INSTRUCTIONS TO FOLLOW:
Return the data that follows exactly. Include every line.

Records from a collection:
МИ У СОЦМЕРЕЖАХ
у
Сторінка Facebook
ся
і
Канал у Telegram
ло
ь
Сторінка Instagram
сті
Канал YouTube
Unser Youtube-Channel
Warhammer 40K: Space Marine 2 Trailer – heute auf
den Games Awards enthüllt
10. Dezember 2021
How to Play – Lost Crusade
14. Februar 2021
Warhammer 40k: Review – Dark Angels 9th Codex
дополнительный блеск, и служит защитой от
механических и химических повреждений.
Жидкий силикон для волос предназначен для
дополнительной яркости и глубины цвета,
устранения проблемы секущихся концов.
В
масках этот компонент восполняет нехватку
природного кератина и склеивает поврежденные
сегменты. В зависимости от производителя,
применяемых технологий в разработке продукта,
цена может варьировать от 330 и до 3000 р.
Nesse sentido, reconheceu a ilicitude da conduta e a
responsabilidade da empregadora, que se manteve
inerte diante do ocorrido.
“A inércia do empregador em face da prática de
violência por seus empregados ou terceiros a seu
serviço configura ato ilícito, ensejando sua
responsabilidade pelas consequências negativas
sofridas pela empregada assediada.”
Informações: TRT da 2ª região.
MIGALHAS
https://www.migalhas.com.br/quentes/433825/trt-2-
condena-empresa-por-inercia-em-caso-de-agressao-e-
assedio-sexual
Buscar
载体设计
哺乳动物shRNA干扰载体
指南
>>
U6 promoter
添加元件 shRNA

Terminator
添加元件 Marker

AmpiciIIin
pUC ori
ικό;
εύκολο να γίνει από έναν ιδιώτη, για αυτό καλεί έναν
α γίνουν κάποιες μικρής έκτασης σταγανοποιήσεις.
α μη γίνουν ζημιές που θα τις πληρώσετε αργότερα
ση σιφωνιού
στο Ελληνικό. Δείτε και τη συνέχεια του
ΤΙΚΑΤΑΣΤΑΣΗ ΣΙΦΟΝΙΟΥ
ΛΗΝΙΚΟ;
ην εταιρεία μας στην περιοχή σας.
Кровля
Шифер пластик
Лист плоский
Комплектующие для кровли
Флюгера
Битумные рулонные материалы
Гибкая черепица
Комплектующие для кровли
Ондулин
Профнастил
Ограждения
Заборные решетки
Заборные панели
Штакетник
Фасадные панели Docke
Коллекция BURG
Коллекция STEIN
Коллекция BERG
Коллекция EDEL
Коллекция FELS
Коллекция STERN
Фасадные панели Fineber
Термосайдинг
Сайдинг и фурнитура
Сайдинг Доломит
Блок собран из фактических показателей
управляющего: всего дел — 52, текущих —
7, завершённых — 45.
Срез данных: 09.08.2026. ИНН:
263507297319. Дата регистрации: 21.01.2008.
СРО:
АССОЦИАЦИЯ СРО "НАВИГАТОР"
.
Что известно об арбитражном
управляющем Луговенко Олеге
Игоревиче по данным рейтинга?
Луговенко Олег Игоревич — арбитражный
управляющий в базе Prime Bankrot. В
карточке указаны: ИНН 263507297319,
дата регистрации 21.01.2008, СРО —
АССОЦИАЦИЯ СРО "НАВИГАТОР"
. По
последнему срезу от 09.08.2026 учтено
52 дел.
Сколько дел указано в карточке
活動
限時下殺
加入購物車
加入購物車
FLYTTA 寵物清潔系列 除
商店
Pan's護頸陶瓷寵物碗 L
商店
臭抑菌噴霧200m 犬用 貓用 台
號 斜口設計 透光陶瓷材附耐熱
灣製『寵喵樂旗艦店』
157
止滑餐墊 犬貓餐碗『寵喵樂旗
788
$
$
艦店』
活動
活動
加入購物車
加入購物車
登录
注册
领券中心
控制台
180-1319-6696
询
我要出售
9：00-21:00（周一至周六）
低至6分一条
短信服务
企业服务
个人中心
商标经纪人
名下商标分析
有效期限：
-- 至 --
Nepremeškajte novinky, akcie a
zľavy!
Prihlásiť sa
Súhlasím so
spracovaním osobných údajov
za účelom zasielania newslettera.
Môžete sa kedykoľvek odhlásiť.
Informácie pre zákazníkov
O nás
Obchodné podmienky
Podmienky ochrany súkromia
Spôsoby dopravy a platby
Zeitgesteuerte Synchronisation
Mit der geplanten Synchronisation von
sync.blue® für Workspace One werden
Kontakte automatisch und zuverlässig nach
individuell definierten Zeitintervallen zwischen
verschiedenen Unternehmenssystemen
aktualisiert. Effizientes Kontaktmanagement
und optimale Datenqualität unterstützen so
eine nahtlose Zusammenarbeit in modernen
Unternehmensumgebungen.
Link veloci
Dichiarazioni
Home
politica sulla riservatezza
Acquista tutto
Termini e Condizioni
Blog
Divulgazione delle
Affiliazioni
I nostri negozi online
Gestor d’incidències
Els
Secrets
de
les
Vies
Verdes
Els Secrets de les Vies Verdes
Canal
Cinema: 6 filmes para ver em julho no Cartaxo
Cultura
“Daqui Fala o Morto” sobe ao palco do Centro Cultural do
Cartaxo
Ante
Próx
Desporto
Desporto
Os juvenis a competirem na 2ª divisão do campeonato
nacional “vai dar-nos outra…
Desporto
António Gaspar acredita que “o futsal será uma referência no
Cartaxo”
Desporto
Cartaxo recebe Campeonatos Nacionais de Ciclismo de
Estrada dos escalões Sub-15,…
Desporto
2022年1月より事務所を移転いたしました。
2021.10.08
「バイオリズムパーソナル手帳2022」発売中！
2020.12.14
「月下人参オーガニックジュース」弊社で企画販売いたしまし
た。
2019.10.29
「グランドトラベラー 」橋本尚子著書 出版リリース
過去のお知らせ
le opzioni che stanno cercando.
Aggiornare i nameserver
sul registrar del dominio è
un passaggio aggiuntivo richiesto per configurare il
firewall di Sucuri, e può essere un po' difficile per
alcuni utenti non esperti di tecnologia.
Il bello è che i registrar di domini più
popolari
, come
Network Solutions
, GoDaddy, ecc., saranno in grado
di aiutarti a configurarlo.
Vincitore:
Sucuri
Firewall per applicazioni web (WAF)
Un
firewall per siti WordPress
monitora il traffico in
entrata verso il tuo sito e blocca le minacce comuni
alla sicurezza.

RESULT OF THIS EXERCISE:
МИ У СОЦМЕРЕЖАХ
у
Сторінка Facebook
ся
і
Канал у Telegram
ло
ь
Сторінка Instagram
сті
Канал YouTube
Unser Youtube-Channel
Warhammer 40K: Space Marine 2 Trailer – heute auf
den Games Awards enthüllt
10. Dezember 2021
How to Play – Lost Crusade
14. Februar 2021
Warhammer 40k: Review – Dark Angels 9th Codex
дополнительный блеск, и служит защитой от
механических и химических повреждений.
Жидкий силикон для волос предназначен для
дополнительной яркости и глубины цвета,
устранения проблемы секущихся концов.
В
масках этот компонент восполняет нехватку
природного кератина и склеивает поврежденные
сегменты. В зависимости от производителя,
применяемых технологий в разработке продукта,
цена может варьировать от 330 и до 3000 р.
Nesse sentido, reconheceu a ilicitude da conduta e a
responsabilidade da empregadora, que se manteve
inerte diante do ocorrido.
“A inércia do empregador em face da prática de
violência por seus empregados ou terceiros a seu
serviço configura ato ilícito, ensejando sua
responsabilidade pelas consequências negativas
sofridas pela empregada assediada.”
Informações: TRT da 2ª região.
MIGALHAS
https://www.migalhas.com.br/quentes/433825/trt-2-
condena-empresa-por-inercia-em-caso-de-agressao-e-
assedio-sexual
Buscar
载体设计
哺乳动物shRNA干扰载体
指南
>>
U6 promoter
添加元件 shRNA

Terminator
添加元件 Marker

AmpiciIIin
pUC ori
ικό;
εύκολο να γίνει από έναν ιδιώτη, για αυτό καλεί έναν
α γίνουν κάποιες μικρής έκτασης σταγανοποιήσεις.
α μη γίνουν ζημιές που θα τις πληρώσετε αργότερα
ση σιφωνιού
στο Ελληνικό. Δείτε και τη συνέχεια του
ΤΙΚΑΤΑΣΤΑΣΗ ΣΙΦΟΝΙΟΥ
ΛΗΝΙΚΟ;
ην εταιρεία μας στην περιοχή σας.
Кровля
Шифер пластик
Лист плоский
Комплектующие для кровли
Флюгера
Битумные рулонные материалы
Гибкая черепица
Комплектующие для кровли
Ондулин
Профнастил
Ограждения
Заборные решетки
Заборные панели
Штакетник
Фасадные панели Docke
Коллекция BURG
Коллекция STEIN
Коллекция BERG
Коллекция EDEL
Коллекция FELS
Коллекция STERN
Фасадные панели Fineber
Термосайдинг
Сайдинг и фурнитура
Сайдинг Доломит
Блок собран из фактических показателей
управляющего: всего дел — 52, текущих —
7, завершённых — 45.
Срез данных: 09.08.2026. ИНН:
263507297319. Дата регистрации: 21.01.2008.
СРО:
АССОЦИАЦИЯ СРО "НАВИГАТОР"
.
Что известно об арбитражном
управляющем Луговенко Олеге
Игоревиче по данным рейтинга?
Луговенко Олег Игоревич — арбитражный
управляющий в базе Prime Bankrot. В
карточке указаны: ИНН 263507297319,
дата регистрации 21.01.2008, СРО —
АССОЦИАЦИЯ СРО "НАВИГАТОР"
. По
последнему срезу от 09.08.2026 учтено
52 дел.
Сколько дел указано в карточке
活動
限時下殺
加入購物車
加入購物車
FLYTTA 寵物清潔系列 除
商店
Pan's護頸陶瓷寵物碗 L
商店
臭抑菌噴霧200m 犬用 貓用 台
號 斜口設計 透光陶瓷材附耐熱
灣製『寵喵樂旗艦店』
157
止滑餐墊 犬貓餐碗『寵喵樂旗
788
$
$
艦店』
活動
活動
加入購物車
加入購物車
登录
注册
领券中心
控制台
180-1319-6696
询
我要出售
9：00-21:00（周一至周六）
低至6分一条
短信服务
企业服务
个人中心
商标经纪人
名下商标分析
有效期限：
-- 至 --
Nepremeškajte novinky, akcie a
zľavy!
Prihlásiť sa
Súhlasím so
spracovaním osobných údajov
za účelom zasielania newslettera.
Môžete sa kedykoľvek odhlásiť.
Informácie pre zákazníkov
O nás
Obchodné podmienky
Podmienky ochrany súkromia
Spôsoby dopravy a platby
Zeitgesteuerte Synchronisation
Mit der geplanten Synchronisation von
sync.blue® für Workspace One werden
Kontakte automatisch und zuverlässig nach
individuell definierten Zeitintervallen zwischen
verschiedenen Unternehmenssystemen
aktualisiert. Effizientes Kontaktmanagement
und optimale Datenqualität unterstützen so
eine nahtlose Zusammenarbeit in modernen
Unternehmensumgebungen.
Link veloci
Dichiarazioni
Home
politica sulla riservatezza
Acquista tutto
Termini e Condizioni
Blog
Divulgazione delle
Affiliazioni
I nostri negozi online
Gestor d’incidències
Els
Secrets
de
les
Vies
Verdes
Els Secrets de les Vies Verdes
Canal
Cinema: 6 filmes para ver em julho no Cartaxo
Cultura
“Daqui Fala o Morto” sobe ao palco do Centro Cultural do
Cartaxo
Ante
Próx
Desporto
Desporto
Os juvenis a competirem na 2ª divisão do campeonato
nacional “vai dar-nos outra…
Desporto
António Gaspar acredita que “o futsal será uma referência no
Cartaxo”
Desporto
Cartaxo recebe Campeonatos Nacionais de Ciclismo de
Estrada dos escalões Sub-15,…
Desporto
2022年1月より事務所を移転いたしました。
2021.10.08
「バイオリズムパーソナル手帳2022」発売中！
2020.12.14
「月下人参オーガニックジュース」弊社で企画販売いたしまし
た。
2019.10.29
「グランドトラベラー 」橋本尚子著書 出版リリース
過去のお知らせ
le opzioni che stanno cercando.
Aggiornare i nameserver
sul registrar del dominio è
un passaggio aggiuntivo richiesto per configurare il
firewall di Sucuri, e può essere un po' difficile per
alcuni utenti non esperti di tecnologia.
Il bello è che i registrar di domini più
popolari
, come
Network Solutions
, GoDaddy, ecc., saranno in grado
di aiutarti a configurarlo.
Vincitore:
Sucuri
Firewall per applicazioni web (WAF)
Un
firewall per siti WordPress
monitora il traffico in
entrata verso il tuo sito e blocca le minacce comuni
alla sicurezza.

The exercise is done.